Toplumun son yıllarda gittikçe teknolojinin bir kısım avantajlarını kullanarak sağlığını bozmak üzere olduğunu ifade eden Gürel, “Obez insanların sayısı artmak üzere, bunlar içerisinde bizlerde varız. Neredeyse evimizden araca biniyoruz o şekilde işe gidiyoruz, bir yerden bir yere giderken artık yürümemeye başladık. Gelişmiş toplumlar artık bunu aşmaya başladılar, obezite onlar için daha önce başladı ve bunun çözümlerini üretmeye başladılar. Aslında eskiden yürüyerek okullara giderdik, çocukluk yıllarımda ne servis vardı ne başka bir şey vardı. Biz okullarımıza yürüyerek gider gelirdik, işe yürüyerek gider gelirdik. Teknolojik gelişmeler ve imkanlarımız artıkça bunları bıraktık. Şuanda çok fazla hareket edemez olduk” dedi.

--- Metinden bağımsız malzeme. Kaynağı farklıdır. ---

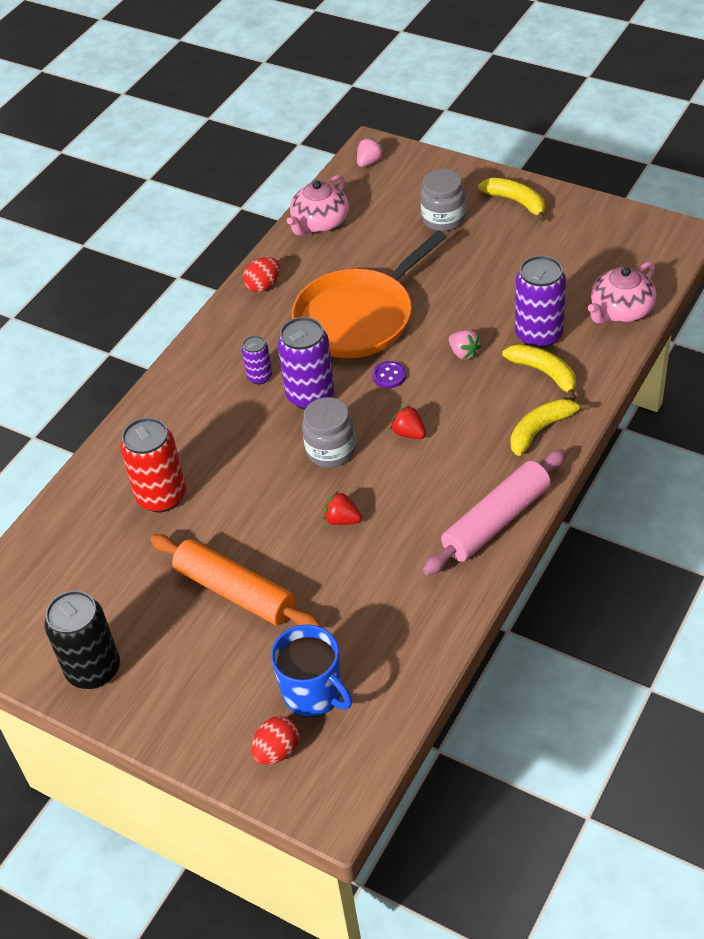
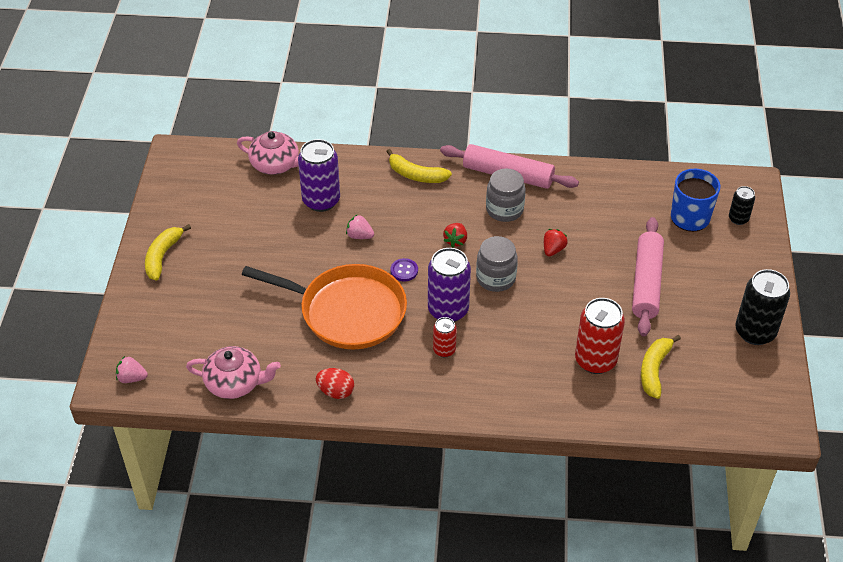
camera: 120 degrees left, 0 degrees up
(235, 591) = (646, 283): orange rolling pin -> pink rolling pin
(260, 377) = (444, 350): purple can -> red can
(277, 751) = (738, 219): red egg -> black can
(342, 520) = (553, 249): red strawberry -> red strawberry turned 150 degrees counterclockwise
(443, 219) = (201, 297): grey jar -> grey jar (504, 209)
(464, 353) = (359, 236): pink strawberry -> pink strawberry turned 90 degrees counterclockwise
(544, 373) = (360, 187): yellow banana -> yellow banana (654, 370)

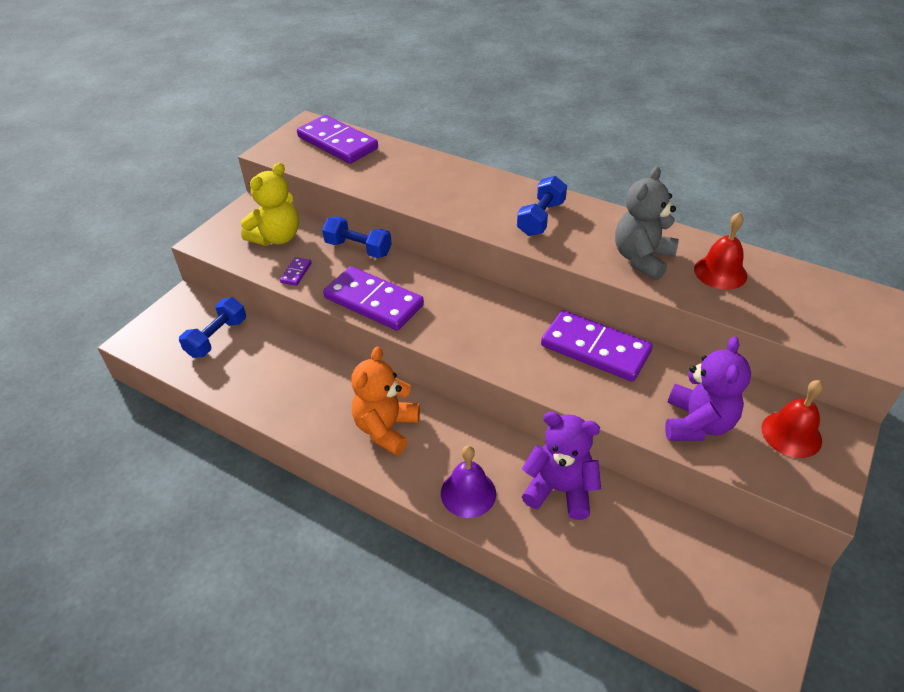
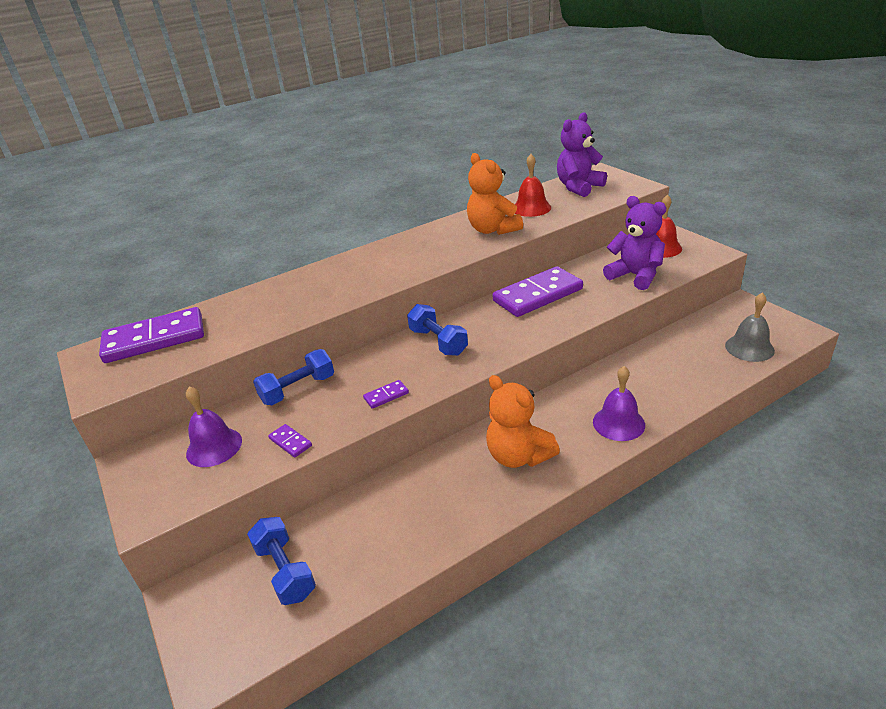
camera: 60 degrees left, 10 degrees down
(276, 237) = (214, 447): yellow teddy bear -> purple bell
(373, 302) = (386, 396): purple domino -> purple domino, size x0.42
(541, 218) = (405, 257): blue dumbbell -> blue dumbbell (438, 342)
(560, 490) = (636, 374): purple teddy bear -> purple teddy bear (579, 187)
(642, 259) = (493, 230): grey teddy bear -> orange teddy bear
(682, 596) = (749, 348): none -> grey bell

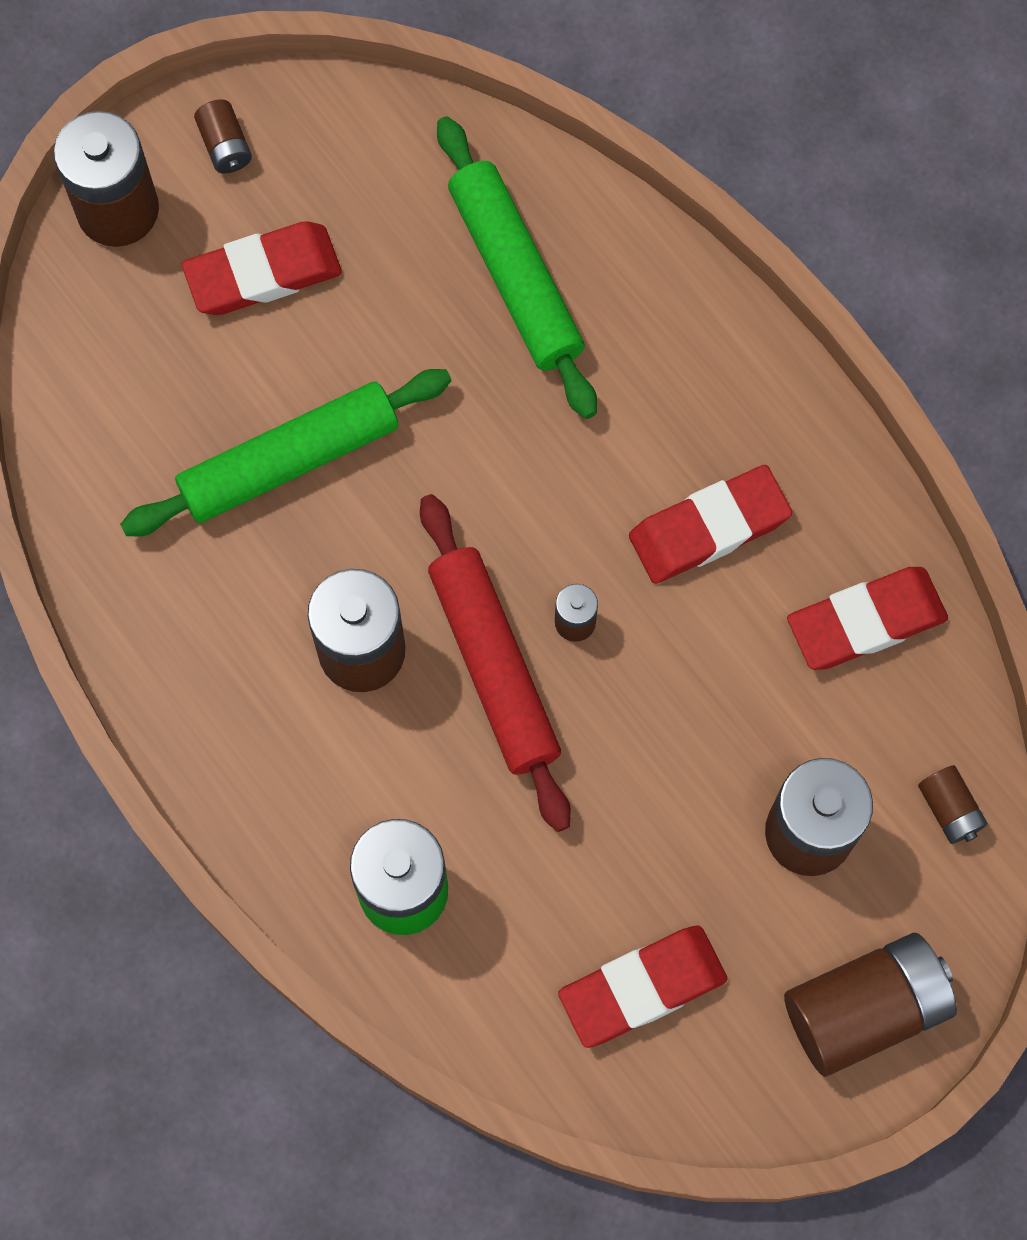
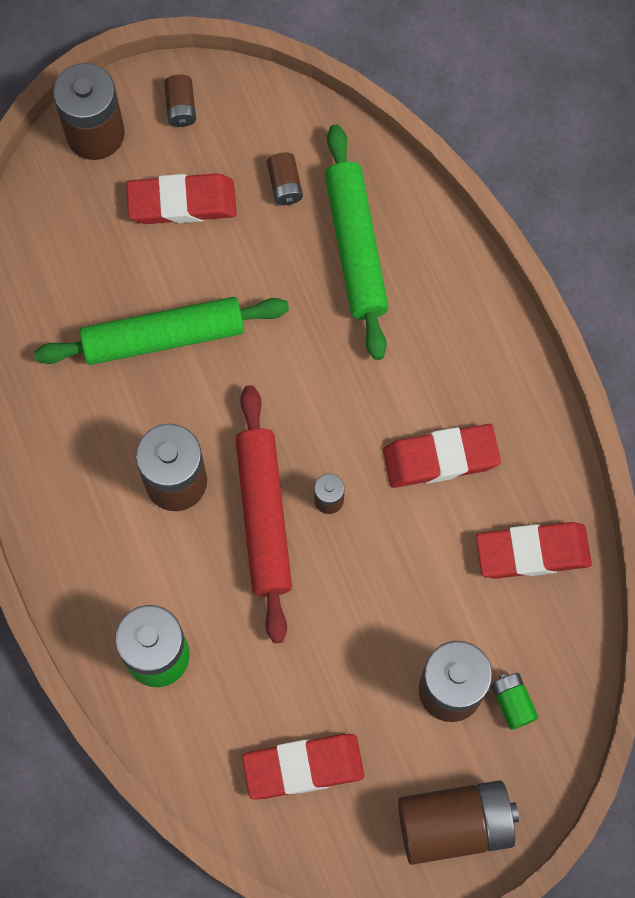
camera: 15 degrees right, 0 degrees up
(896, 827) = (512, 702): none -> green battery
(949, 809) = (554, 700): brown battery -> brown battery (285, 185)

Ailelerin özellikle çocukları parka çıkaramadığını aktaran Gürel, şunları kaydetti: “Evimizin içinde kapalı kaldılar. Her çocuğumuzun bir spor dalıyla ilgilenmesini istiyoruz. Birçok başka etkinlikler içerisinde özellikle istiyoruz ancak her çocuk bir spor dalıyla ilgilensin, o spor dalıyla ilgilenmeyi hayat tarzı heline getirsin. Futbol, voleybol, masa tenisi olur, hem bireysel hem de gurup sporları olabilir. Çocuklarımızın hareketini sağlamamız gerekir ki, alışkanlık haline getirsinler. Günde bir saat spor yapmak aslında hayatı zinde hale getirir.”
“Teknoloji hareketli yaşamı giderek kısıtlıyor”
İl Sağlık Müdürü Ahmet Sarı da “Sağlıklı Beslenme ve Hareketli Yaşam” politikası kapsamında 3-4 Ekim Dünya Yürüyüş Günü’nde sloganlarının “Koş, Yürü, Oyna, Sağlıklı Yaşa” olduğunu belirtti.
Çocukluk çağındaki obeziteye dikkat çekmek ve çocukların hareketli yaşama kazandırılması, hareketli yaşamın onların hayatlarında önemli bir yer tutması için böyle bir slogan seçildiğini vurgulayan Sarı, “Aldığımız enerji harcadığımız enerjiden fazla olacak olursa obezite meydana geliyor. Obezite başlı başına bir sağlık sorunu. Obezitenin oluşturduğu kalp, damar hastalıkları, hipertansiyon, kanser gibi pek çok hastalık var, pek çok kronik hastalığın tetikleyicisi. Maalesef günümüzde teknolojik gelişmeler bizlerin hareketli yaşamasını giderek kısıtlıyor. Teknoloji bize birçok kolaylık sağlarken, diğer taraftan da hareket alanımızı daraltıyor” diye konuştu.
Çocukluk çağından itibaren çocukları hareketli yaşama alıştırmak adına bu programı düzenlediklerini anlatan Sarı, şu ifadelere yer verdi: “Türk toplumunun yüzde 72’si hareketsiz bir yaşam içerisinde hayatını sürdürüyor. Çok az bir kısmı gerçekten istenilen düzeyde bir hareketli yaşam sürdürüyor. Özellikle yetişkin yaşta olanlar haftanın 5 günü en az 30 dakika orta düzeyde fiziksel aktiviteye ihtiyacı var. Çocuklukta 5-17 yaş gurubunda ise bu günlük 60 dakika orta düzeyde fiziksel aktivite gerektiriyor. Fiziksel aktivitenin en kolayı, en sağlıklısı da yürüyüş. Egzersiz tarzında yaptığımız yürüyüşler bize çok ciddi katkılar sağlıyor. Kas iskelet sistemini güçlendiriyor, akciğerin solunum kapasitesini artırıyor, kendimizle barışık olmamızı sağlıyor, vücut kitle endeksimizi normal seviyeye getiriyor ve bizim kronik hastalıklara karşı korunmamızı sağlıyor. Yürüyüşün 1-2 günle sınırlı olmaması gerekir, hayatın tüm evrelerine yansıması ve hayatımızın vazgeçilmez parçalarından birisi olması lazım. Yürüyüş hem ruhumuza hem bedenimize iyi gelir.”
Açıklamaların ardından yürüyüşe katılanlara meyve ikramı yapılırken, 3 kilometrelik parkurda yürüyüş yapıldı.